* begin TEXT SHOWN *
All that was now clearly out the window. If Congress
came through with the massive funds it would require, going
to the Moon would be a crash project like the Manhattan
Project to build the atomic bomb in World War II, or the
massive industrial mobilisation to build Liberty Ships
or the B-17 and B-29 bombers. The clock was ticking: when
Kennedy spoke, there were just 3142 days until
December 31, 1969 (yes, I know the decade actually ends at
the end of 1970, since there was no year 0 in the
Gregorian
calendar, but explaining this to clueless Americans is
a lost cause), around eight years and seven months. What
needed to be done? Everything. How much time
was there to do it? Not remotely enough. Well,
at least the economy was booming, politicians
seemed willing to pay the huge bills for what needed
to be done, and there were plenty of twenty-something
newly-minted engineering graduates ready and willing to
work around the clock without a break to make real what
they'd dreamed of since reading science fiction in their
youth.
The Apollo Project was simultaneously one of the most epochal
and inspiring accomplishments of the human species, far more
likely to be remembered a thousand years hence than anything
else that happened in the twentieth century, and at the same
time a politically-motivated blunder which retarded human
expansion into the space frontier. Kennedy's speech was at the
end of May 1961. Perhaps because the Space Task Group was so
small, it and NASA were able to react with a speed which is
stunning to those accustomed to twenty year development projects
for hardware far less complicated than Apollo.
* end TEXT SHOWN *
* begin DATA *
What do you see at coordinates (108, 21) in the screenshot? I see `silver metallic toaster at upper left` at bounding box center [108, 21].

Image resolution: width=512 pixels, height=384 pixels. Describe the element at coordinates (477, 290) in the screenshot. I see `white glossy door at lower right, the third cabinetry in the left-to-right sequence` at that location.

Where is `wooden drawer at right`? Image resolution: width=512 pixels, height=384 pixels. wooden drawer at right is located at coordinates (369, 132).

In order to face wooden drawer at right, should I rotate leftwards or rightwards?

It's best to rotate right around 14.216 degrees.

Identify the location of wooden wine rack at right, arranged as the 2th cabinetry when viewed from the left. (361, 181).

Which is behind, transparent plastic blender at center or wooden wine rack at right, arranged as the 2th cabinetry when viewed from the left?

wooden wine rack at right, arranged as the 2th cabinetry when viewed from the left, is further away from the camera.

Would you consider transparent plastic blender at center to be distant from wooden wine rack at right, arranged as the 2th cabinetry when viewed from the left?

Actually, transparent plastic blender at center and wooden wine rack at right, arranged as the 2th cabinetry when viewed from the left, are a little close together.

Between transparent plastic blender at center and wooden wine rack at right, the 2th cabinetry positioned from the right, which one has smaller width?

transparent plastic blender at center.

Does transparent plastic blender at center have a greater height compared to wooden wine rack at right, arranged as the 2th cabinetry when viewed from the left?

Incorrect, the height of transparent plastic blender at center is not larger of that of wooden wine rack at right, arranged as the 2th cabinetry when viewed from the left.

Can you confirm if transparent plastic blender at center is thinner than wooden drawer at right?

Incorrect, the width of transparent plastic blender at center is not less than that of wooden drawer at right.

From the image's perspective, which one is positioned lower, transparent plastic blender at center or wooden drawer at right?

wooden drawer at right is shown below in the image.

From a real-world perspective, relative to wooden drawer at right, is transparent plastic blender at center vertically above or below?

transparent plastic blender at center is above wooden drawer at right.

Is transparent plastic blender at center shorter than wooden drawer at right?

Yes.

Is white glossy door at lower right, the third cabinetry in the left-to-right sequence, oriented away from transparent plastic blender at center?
* end DATA *
- TASKS FOR THIS EXERCISE:
• a. From the passage on the Apollo program, list the wartime projects and aircraft that it compares the Moon effort to.
• b. Reproduce the part of the passage on the Apollo program starting at "The Apollo Project" and ending at "complicated than Apollo.".

- THE REPLIES:
• a.
- The Manhattan Project to build the atomic bomb
- Liberty Ships
- B-17 bombers
- B-29 bombers

• b.
The Apollo Project was simultaneously one of the most epochal
and inspiring accomplishments of the human species, far more
likely to be remembered a thousand years hence than anything
else that happened in the twentieth century, and at the same
time a politically-motivated blunder which retarded human
expansion into the space frontier. Kennedy's speech was at the
end of May 1961. Perhaps because the Space Task Group was so
small, it and NASA were able to react with a speed which is
stunning to those accustomed to twenty year development projects
for hardware far less complicated than Apollo.